## [ACTIVITY]
The entries below must be retyped exactly. Pictures are to be omitted.

## [THE INPUT]
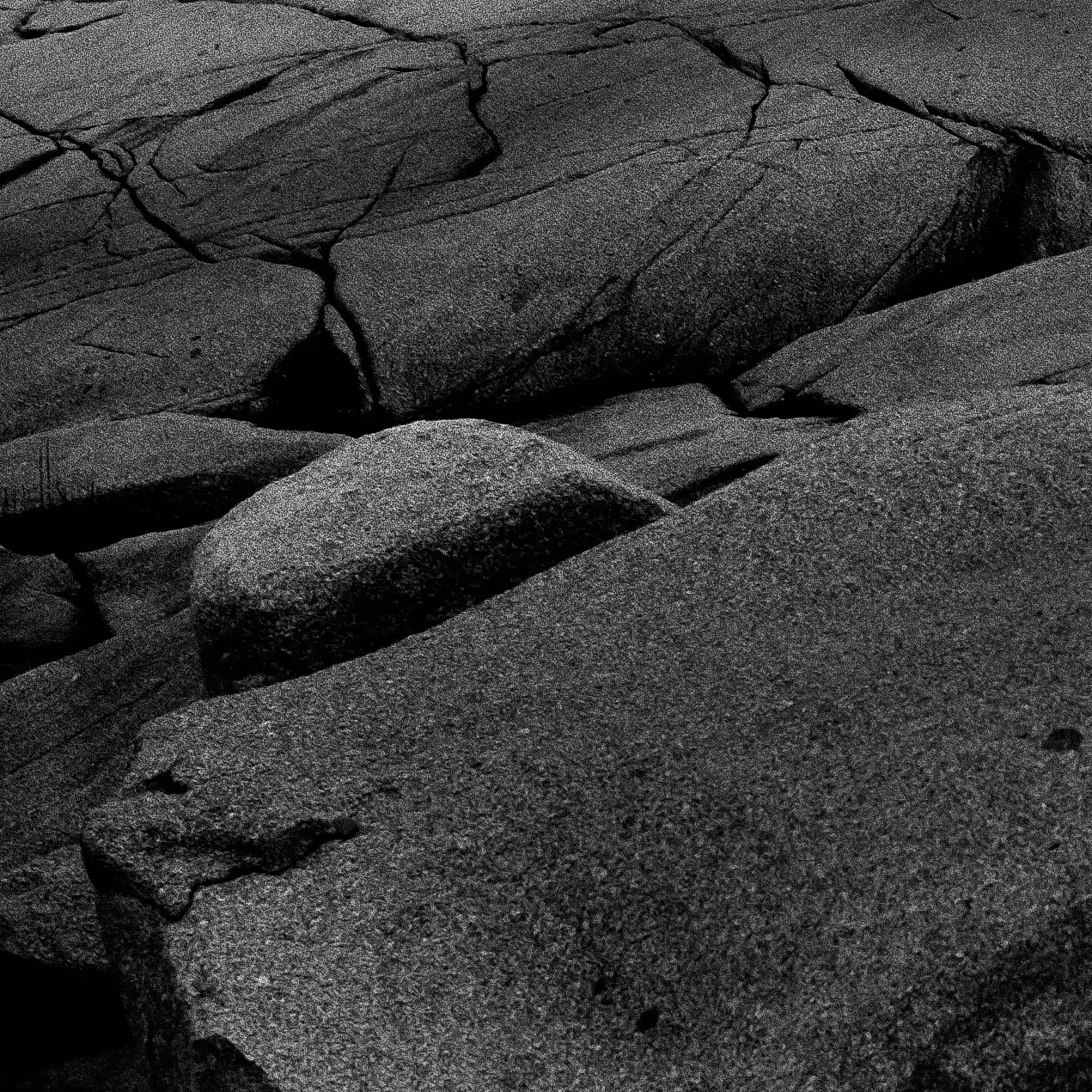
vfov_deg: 12.0
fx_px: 5211
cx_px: 1679
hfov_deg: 11.4
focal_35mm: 146
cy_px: 594
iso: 160
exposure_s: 1/80
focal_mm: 23
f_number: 4
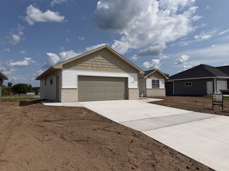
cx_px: 114
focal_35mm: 24
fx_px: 159
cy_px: 86
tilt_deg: +0.7
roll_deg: +1.2
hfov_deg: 71.6
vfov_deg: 56.8
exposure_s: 1/14286
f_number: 1.78
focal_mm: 6.76
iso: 80
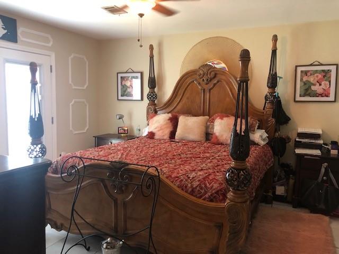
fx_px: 274
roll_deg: +1.5
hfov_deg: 63.4
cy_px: 127
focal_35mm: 28
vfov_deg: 49.7
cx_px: 170
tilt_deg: -7.3
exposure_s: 1/15
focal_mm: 4
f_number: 1.8
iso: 80
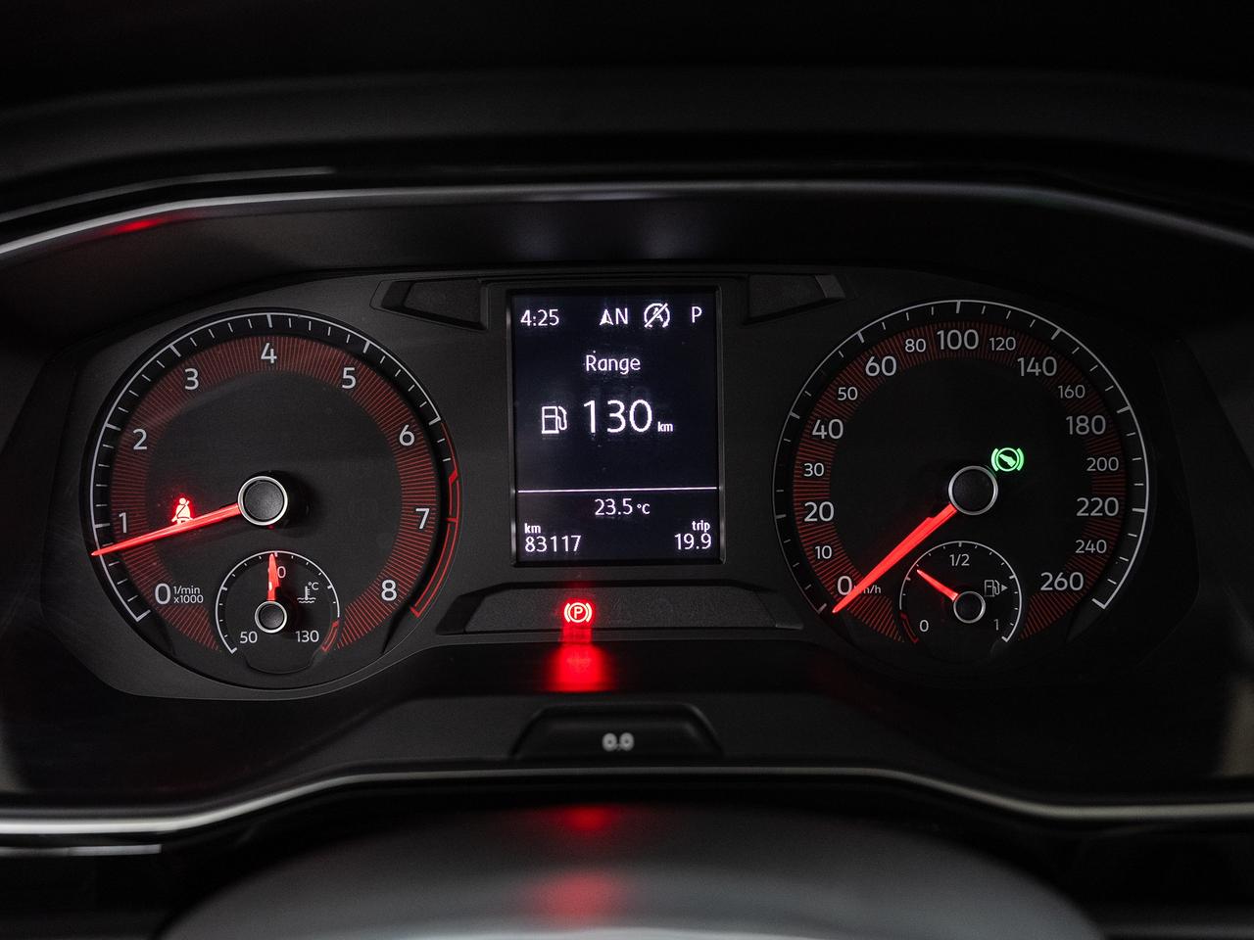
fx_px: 1018
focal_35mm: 28
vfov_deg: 49.6
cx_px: 627
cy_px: 470
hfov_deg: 63.2
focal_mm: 24
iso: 800
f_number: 3.5
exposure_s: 1/40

## [TASK SOLUTION]
vfov_deg: 12.0
fx_px: 5211
cx_px: 1679
hfov_deg: 11.4
focal_35mm: 146
cy_px: 594
iso: 160
exposure_s: 1/80
focal_mm: 23
f_number: 4
cx_px: 114
focal_35mm: 24
fx_px: 159
cy_px: 86
tilt_deg: +0.7
roll_deg: +1.2
hfov_deg: 71.6
vfov_deg: 56.8
exposure_s: 1/14286
f_number: 1.78
focal_mm: 6.76
iso: 80
fx_px: 274
roll_deg: +1.5
hfov_deg: 63.4
cy_px: 127
focal_35mm: 28
vfov_deg: 49.7
cx_px: 170
tilt_deg: -7.3
exposure_s: 1/15
focal_mm: 4
f_number: 1.8
iso: 80
fx_px: 1018
focal_35mm: 28
vfov_deg: 49.6
cx_px: 627
cy_px: 470
hfov_deg: 63.2
focal_mm: 24
iso: 800
f_number: 3.5
exposure_s: 1/40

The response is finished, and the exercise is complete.